Hoeppner Marc P, Lundquist Andrew, Pirun Mono, Meadows Jennifer R S, Zamani Neda, Johnson Jeremy, Sundström Görel, Cook April, FitzGerald Michael G, Swofford Ross, Mauceli Evan, Moghadam Behrooz Torabi, Greka Anna, Alföldi Jessica, Abouelleil Amr, Aftuck Lynne, Bessette Daniel, Berlin Aaron, Brown Adam, Gearin Gary, Lui Annie, Macdonald J Pendexter, Priest Margaret, Shea Terrance, Turner-Maier Jason, Zimmer Andrew, Lander Eric S, di Palma Federica, Lindblad-Toh Kerstin, Grabherr Manfred G
Science for Life Laboratories, Department of Medical Biochemistry and Microbiology, Uppsala University, Uppsala, Sweden.
Broad Institute of MIT and Harvard, Cambridge, Massachusetts, United States of America; Division of Nephrology, Massachusetts General Hospital and Harvard Medical School, Charlestown, Massachusetts, United States of America.
PLoS One. 2014 Mar 13;9(3):e91172. doi: 10.1371/journal.pone.0091172. eCollection 2014.
The domestic dog, Canis familiaris, is a well-established model system for mapping trait and disease loci. While the original draft sequence was of good quality, gaps were abundant particularly in promoter regions of the genome, negatively impacting the annotation and study of candidate genes. Here, we present an improved genome build, canFam3.1, which includes 85 MB of novel sequence and now covers 99.8% of the euchromatic portion of the genome. We also present multiple RNA-Sequencing data sets from 10 different canine tissues to catalog ∼175,000 expressed loci. While about 90% of the coding genes previously annotated by EnsEMBL have measurable expression in at least one sample, the number of transcript isoforms detected by our data expands the EnsEMBL annotations by a factor of four. Syntenic comparison with the human genome revealed an additional ∼3,000 loci that are characterized as protein coding in human and were also expressed in the dog, suggesting that those were previously not annotated in the EnsEMBL canine gene set. In addition to ∼20,700 high-confidence protein coding loci, we found ∼4,600 antisense transcripts overlapping exons of protein coding genes, ∼7,200 intergenic multi-exon transcripts without coding potential, likely candidates for long intergenic non-coding RNAs (lincRNAs) and ∼11,000 transcripts were reported by two different library construction methods but did not fit any of the above categories. Of the lincRNAs, about 6,000 have no annotated orthologs in human or mouse. Functional analysis of two novel transcripts with shRNA in a mouse kidney cell line altered cell morphology and motility. All in all, we provide a much-improved annotation of the canine genome and suggest regulatory functions for several of the novel non-coding transcripts.

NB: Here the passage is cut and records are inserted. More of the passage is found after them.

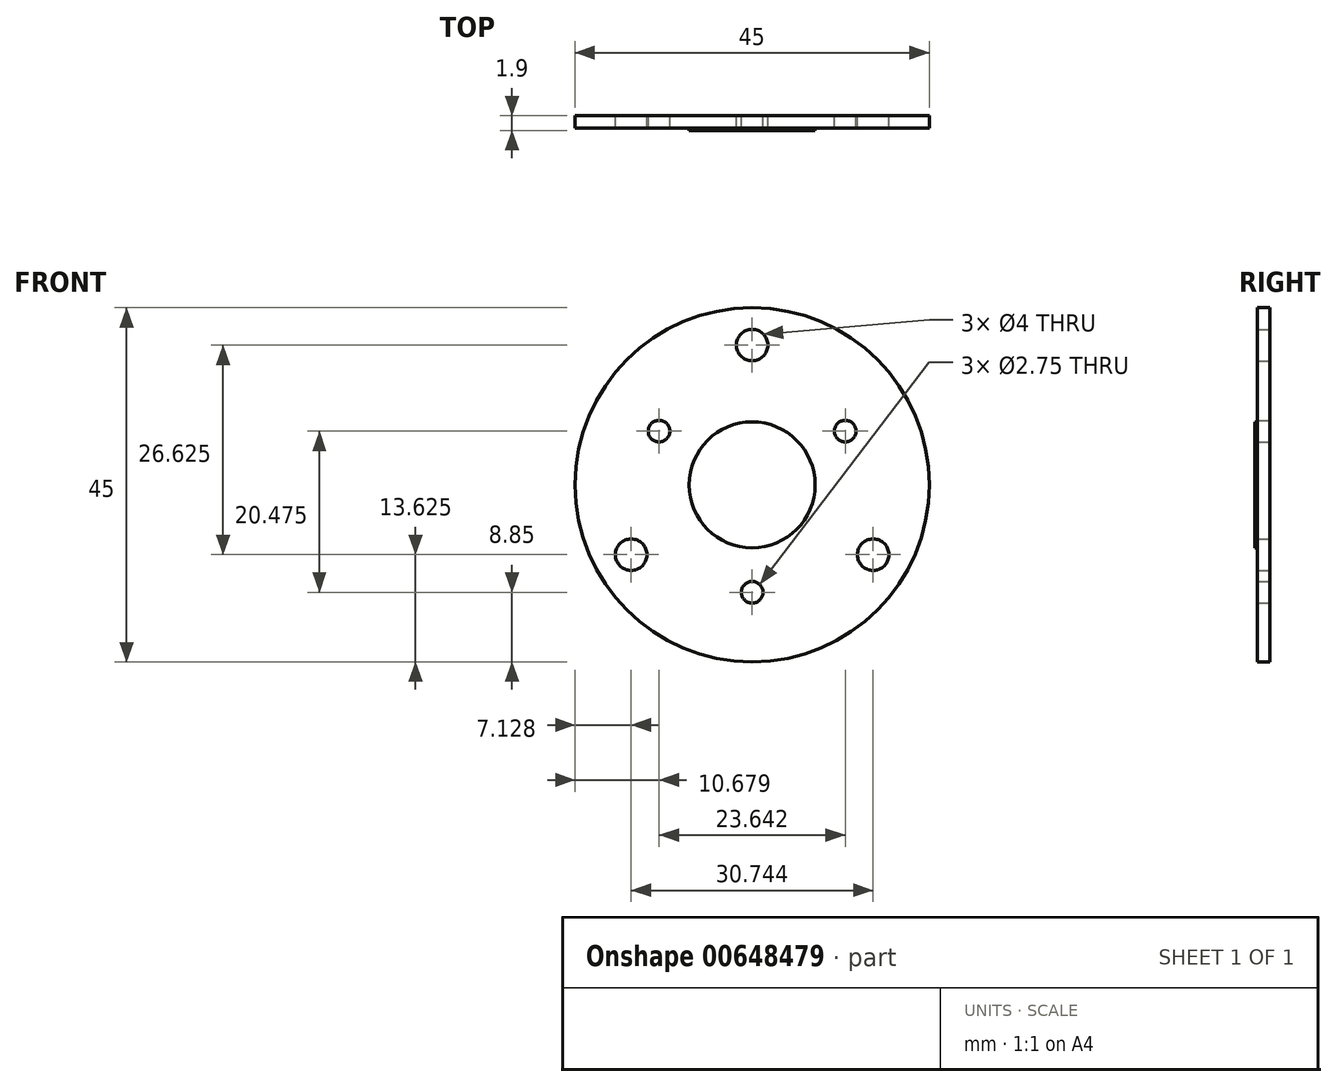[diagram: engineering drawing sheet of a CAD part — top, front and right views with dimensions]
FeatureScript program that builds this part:
annotation { "Feature Type Name" : "Feature", "Feature Type Description" : "" }
export const myFeature = defineFeature(function(context is Context, id is Id, definition is map)
    precondition{}
    {
        {
            var Q0;
            Q0=qCreatedBy(makeId("Front.planeOp"),FACE);
            var sketch = newSketch(context, id + "F0", { "sketchPlane" : qUnion([Q0])});
            skCircle(sketch, "E0", {"center": v(0, 0) * mm, "radius": 22.5 * mm});
            skSolve(sketch);
        }
        {
            var Q0;
            Q0=makeQuery(id+"F0.imprint","IMPRINT",FACE,{"disambiguationData":[TD([[makeQuery(id+"F0.imprint","IMPRINT",EDGE,{"derivedFrom":sQuery(id+"F0.wireOp",EDGE,"E0")}),1.0]])]});
            extrude(context, id + "F1", {"entities" : qUnion([Q0]), "depth" : 1.6 * mm, "offsetDistance" : 25 * mm});
        }
        {
            var Q0;
            Q0=makeQuery(id+"F1.opExtrude","CAP_FACE",FACE,{"disambiguationData":[OSD([sQuery(id+"F0.wireOp",EDGE,"E0")])],"isStart":false});
            var sketch = newSketch(context, id + "F2", { "sketchPlane" : qUnion([Q0])});
            skCircle(sketch, "E1", {"center": v(0, 0) * mm, "radius": 8 * mm});
            skSolve(sketch);
        }
        {
            var Q0;
            Q0=makeQuery(id+"F2.imprint","IMPRINT",FACE,{"disambiguationData":[TD([[makeQuery(id+"F2.imprint","IMPRINT",EDGE,{"derivedFrom":sQuery(id+"F2.wireOp",EDGE,"E1")}),1.0]])]});
            extrude(context, id + "F3", {"entities" : qUnion([Q0]), "operationType" : NewBodyOperationType.ADD, "depth" : 0.3 * mm, "offsetDistance" : 25 * mm});
        }
        {
            var Q0;
            Q0=makeQuery(id+"F1.opExtrude","CAP_FACE",FACE,{"disambiguationData":[OSD([sQuery(id+"F0.wireOp",EDGE,"E0")])],"isStart":true});
            var sketch = newSketch(context, id + "F4", { "sketchPlane" : qUnion([Q0])});
            skPoint(sketch, "E2", {"position": v(0, 17.75) * mm});
            skPoint(sketch, "E3.1.0", {"position": v(-15.37, -8.87) * mm});
            skPoint(sketch, "E3.2.0", {"position": v(15.37, -8.88) * mm});
            skPoint(sketch, "E3.center", {"position": v(0, 0) * mm});
            skSolve(sketch);
        }
        {
            var Q0;
            Q0=sQuery(id+"F4.wireOp",VERTEX,"E2");
            var Q1;
            Q1=sQuery(id+"F4.wireOp",VERTEX,"E3.1.0");
            var Q2;
            Q2=sQuery(id+"F4.wireOp",VERTEX,"E3.2.0");
            var Q3;
            Q3=makeQuery(id+"F1.opExtrude","SWEPT_BODY",BODY,{"disambiguationData":[OSD([sQuery(id+"F0.wireOp",EDGE,"E0")])]});
            hole(context, id + "F5", {"style" : HoleStyle.SIMPLE, "endStyle" : HoleEndStyle.THROUGH, "holeDiameter" : 4 * mm, "majorDiameter" : 5 * mm, "isTappedThrough" : true, "tappedDepth" : 12 * mm, "tapClearance" : 3, "locations" : qUnion([Q0, Q1, Q2]), "scope" : qUnion([Q3])});
        }
        {
            var Q0;
            Q0=makeQuery(id+"F1.opExtrude","CAP_FACE",FACE,{"disambiguationData":[OSD([sQuery(id+"F0.wireOp",EDGE,"E0")])],"isStart":true});
            var sketch = newSketch(context, id + "F6", { "sketchPlane" : qUnion([Q0])});
            skPoint(sketch, "E4", {"position": v(0, -13.65) * mm});
            skPoint(sketch, "E5.1.0", {"position": v(11.82, 6.82) * mm});
            skPoint(sketch, "E5.2.0", {"position": v(-11.82, 6.83) * mm});
            skPoint(sketch, "E5.center", {"position": v(0, 0) * mm});
            skSolve(sketch);
        }
        {
            var Q0;
            Q0=sQuery(id+"F6.wireOp",VERTEX,"E5.1.0");
            var Q1;
            Q1=sQuery(id+"F6.wireOp",VERTEX,"E4");
            var Q2;
            Q2=sQuery(id+"F6.wireOp",VERTEX,"E5.2.0");
            var Q3;
            Q3=makeQuery(id+"F1.opExtrude","SWEPT_BODY",BODY,{"disambiguationData":[OSD([sQuery(id+"F0.wireOp",EDGE,"E0")])]});
            hole(context, id + "F7", {"style" : HoleStyle.SIMPLE, "endStyle" : HoleEndStyle.THROUGH, "holeDiameter" : 2.75 * mm, "majorDiameter" : 5 * mm, "isTappedThrough" : true, "tappedDepth" : 12 * mm, "tapClearance" : 3, "locations" : qUnion([Q0, Q1, Q2]), "scope" : qUnion([Q3])});
        }
    });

家犬(Canis familiaris)是用于绘制性状和疾病基因座的成熟模型系统。虽然最初的草图序列质量不错,但缺口大量存在,尤其是在基因组的启动子区域,对候选基因的注释和研究产生了负面影响。在此,我们展示了一个改进的基因组版本canFam3.1,它包含85兆字节的新序列,现在覆盖了基因组常染色质部分的99.8%。我们还展示了来自10种不同犬类组织的多个RNA测序数据集,以编目约175,000个表达基因座。虽然之前由EnsEMBL注释的编码基因中约90%在至少一个样本中有可测量的表达,但我们的数据检测到的转录本异构体数量将EnsEMBL注释扩展了四倍。与人类基因组的共线性比较揭示了另外约3000个在人类中被表征为蛋白质编码且在犬类中也表达的基因座,这表明这些基因座之前未在EnsEMBL犬类基因集中被注释。除了约20,700个高可信度蛋白质编码基因座外,我们还发现了约4600个与蛋白质编码基因外显子重叠的反义转录本、约7200个没有编码潜力的基因间多外显子转录本,它们可能是长链基因间非编码RNA(lincRNA)的候选者,并且约11,000个转录本是通过两种不同的文库构建方法报告的,但不符合上述任何类别。在这些lincRNA中,约6000个在人类或小鼠中没有注释的直系同源物。在小鼠肾细胞系中对两个带有短发夹RNA的新转录本进行功能分析,改变了细胞形态和运动性。总而言之,我们对犬类基因组进行了大幅改进的注释,并为一些新的非编码转录本提出了调控功能。